**What you have to do**
For the listing beneath, state how many lines contain the string "buttons". Give the number by itself.

**Data supplied**

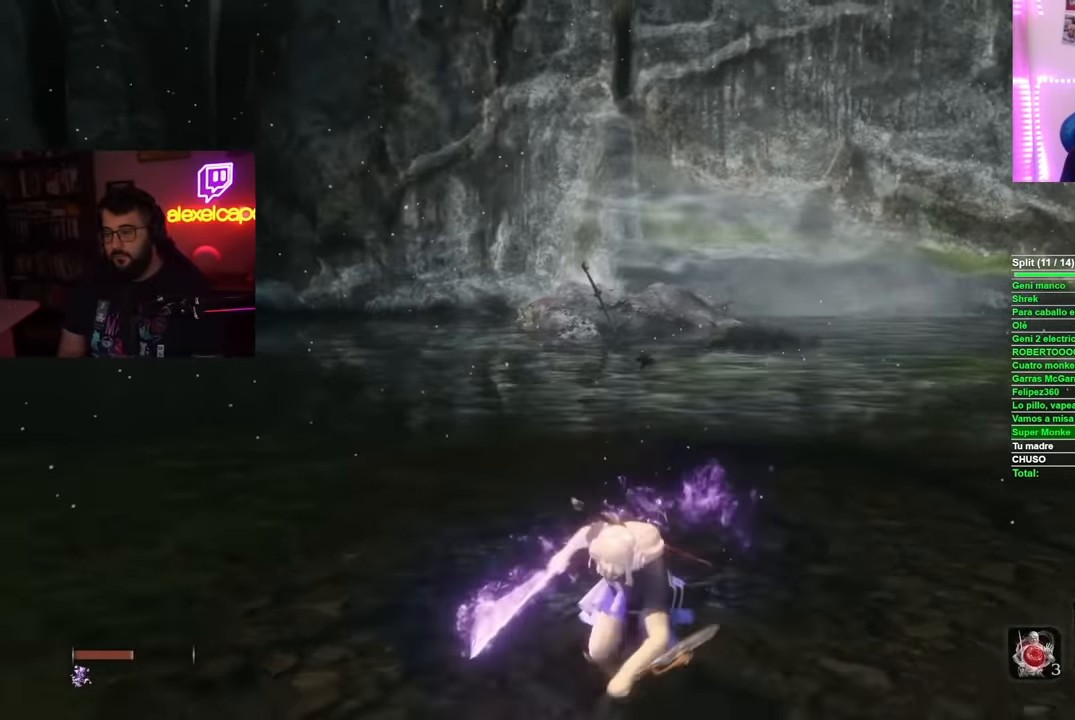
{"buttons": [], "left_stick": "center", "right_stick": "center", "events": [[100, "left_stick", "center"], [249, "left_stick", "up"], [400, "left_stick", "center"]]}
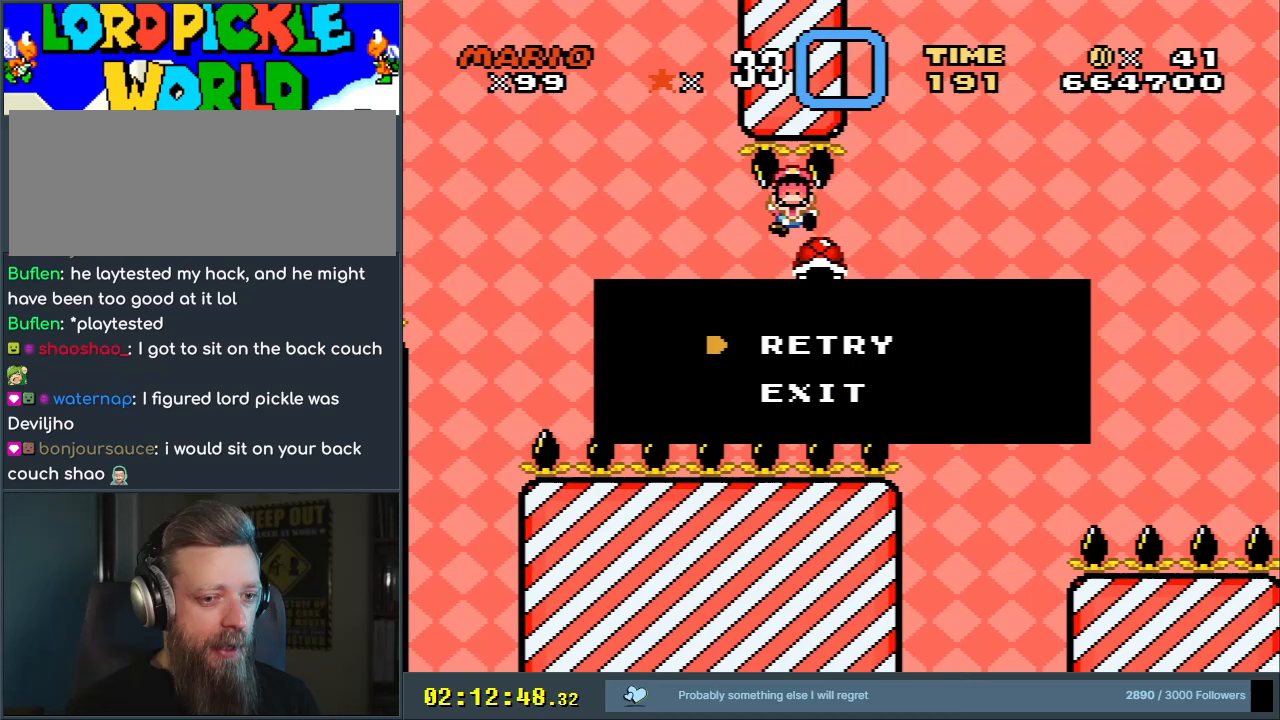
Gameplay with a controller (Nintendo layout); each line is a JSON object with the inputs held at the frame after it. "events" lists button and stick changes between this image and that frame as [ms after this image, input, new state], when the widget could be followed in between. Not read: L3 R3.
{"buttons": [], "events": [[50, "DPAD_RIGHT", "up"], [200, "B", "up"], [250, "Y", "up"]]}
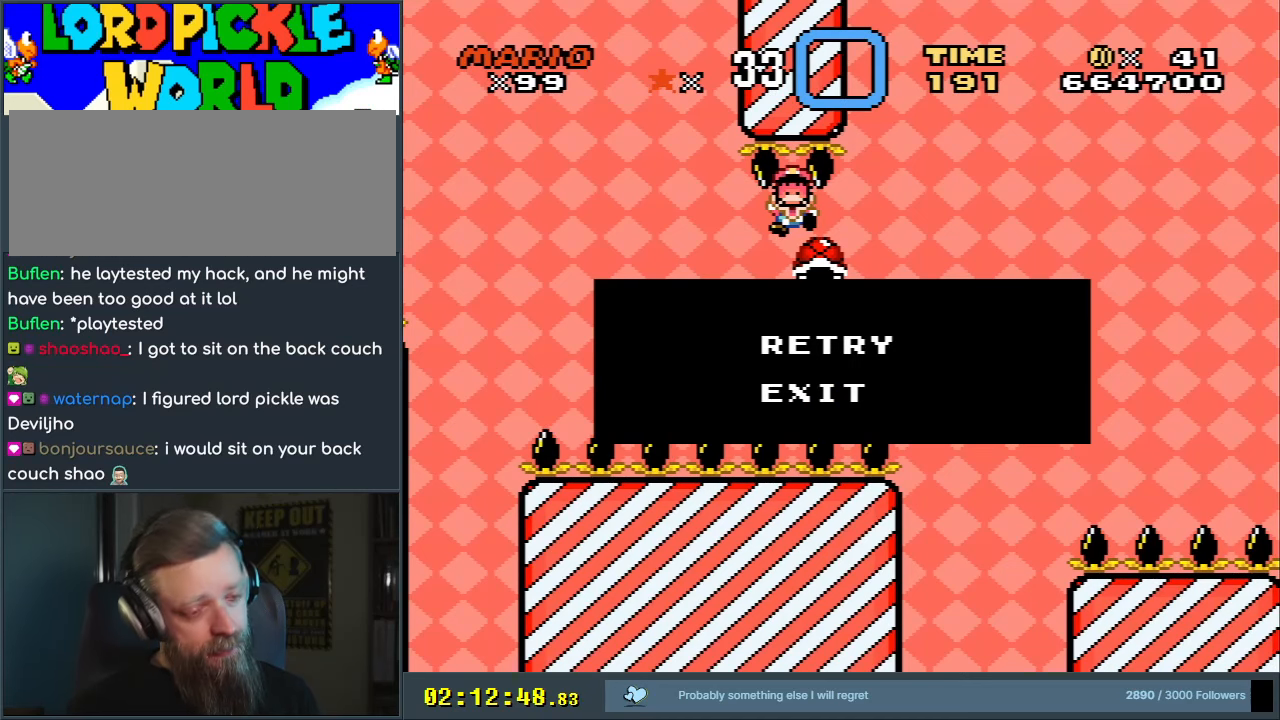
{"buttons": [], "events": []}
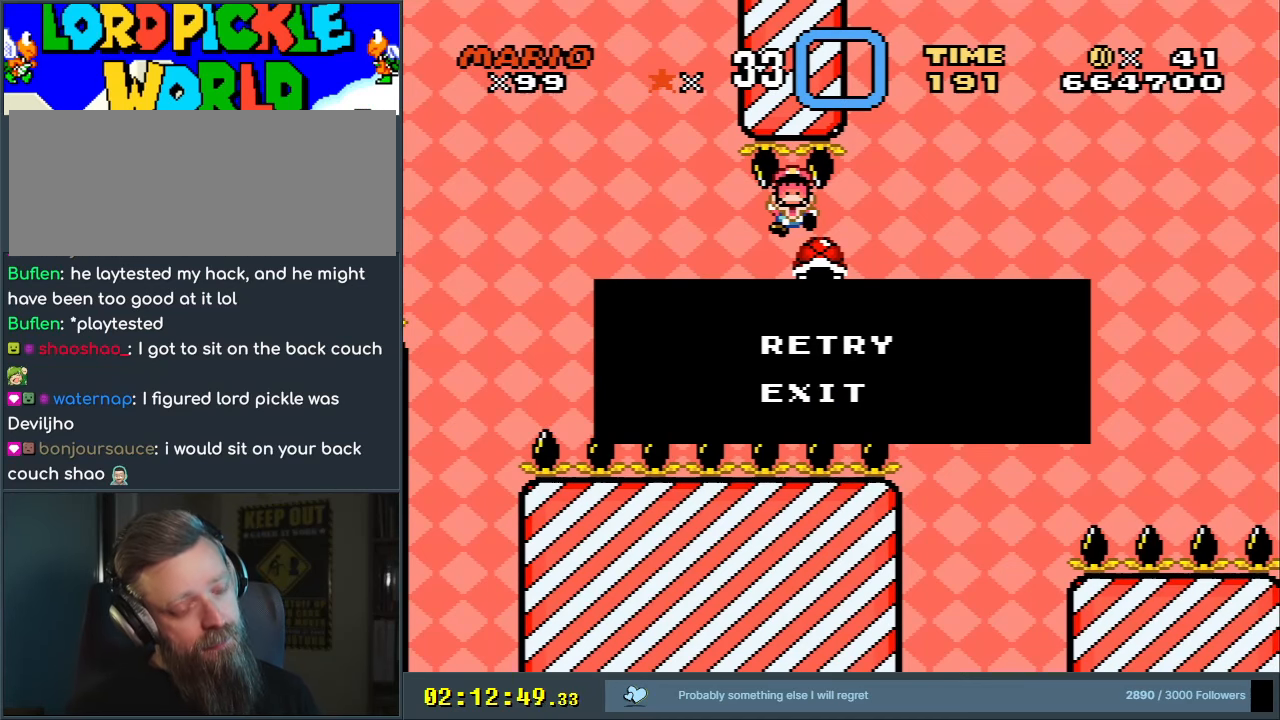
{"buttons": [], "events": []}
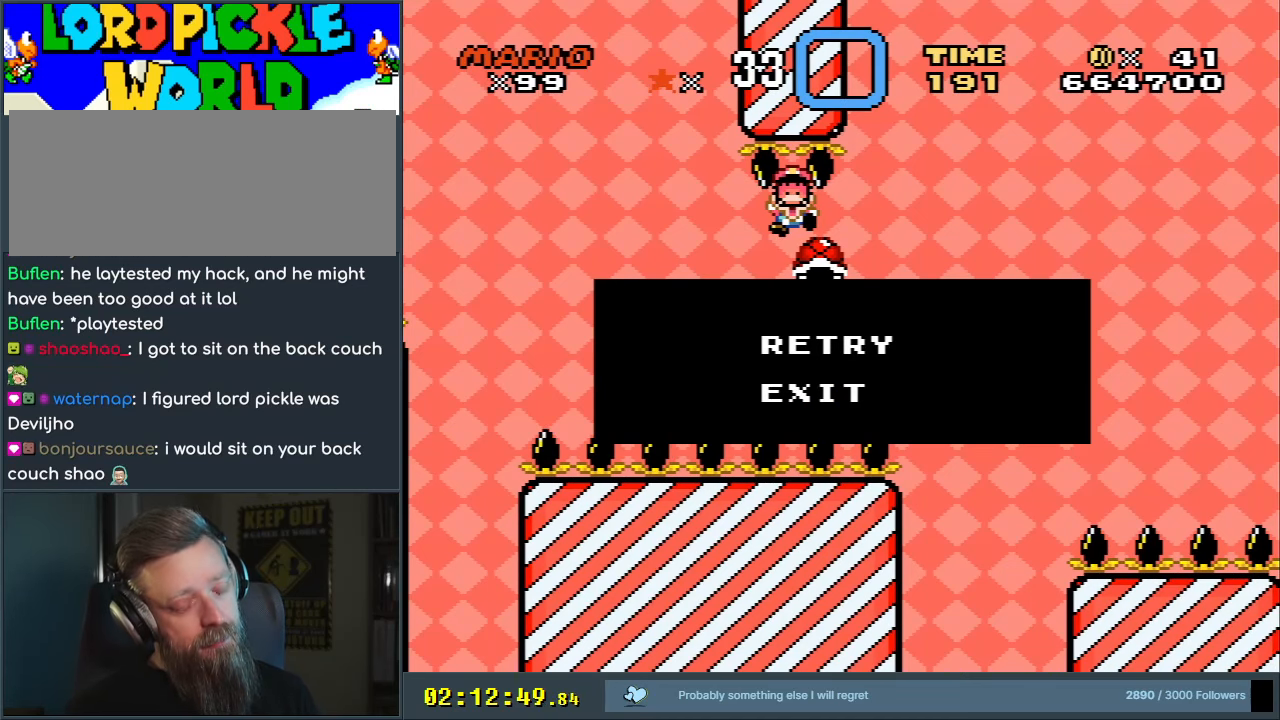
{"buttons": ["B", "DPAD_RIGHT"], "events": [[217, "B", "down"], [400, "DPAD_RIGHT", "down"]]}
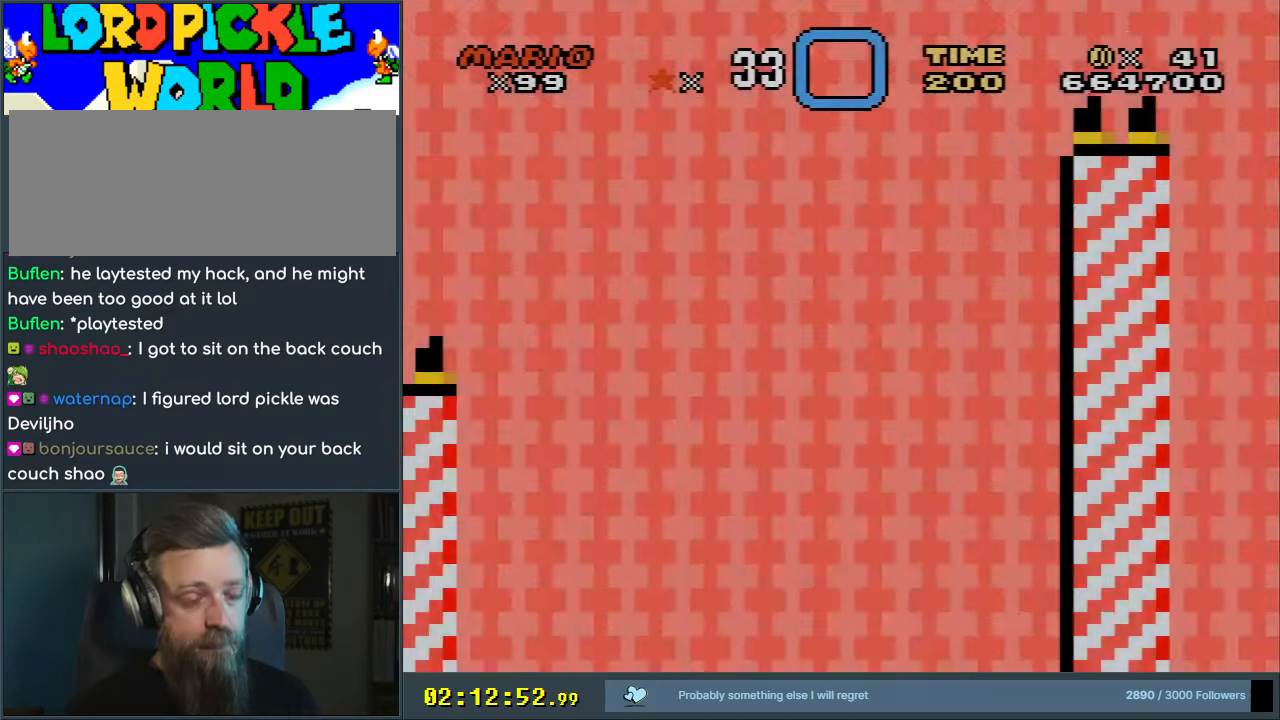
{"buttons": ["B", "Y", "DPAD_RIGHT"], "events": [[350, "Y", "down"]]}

**Solution to this exercise**
6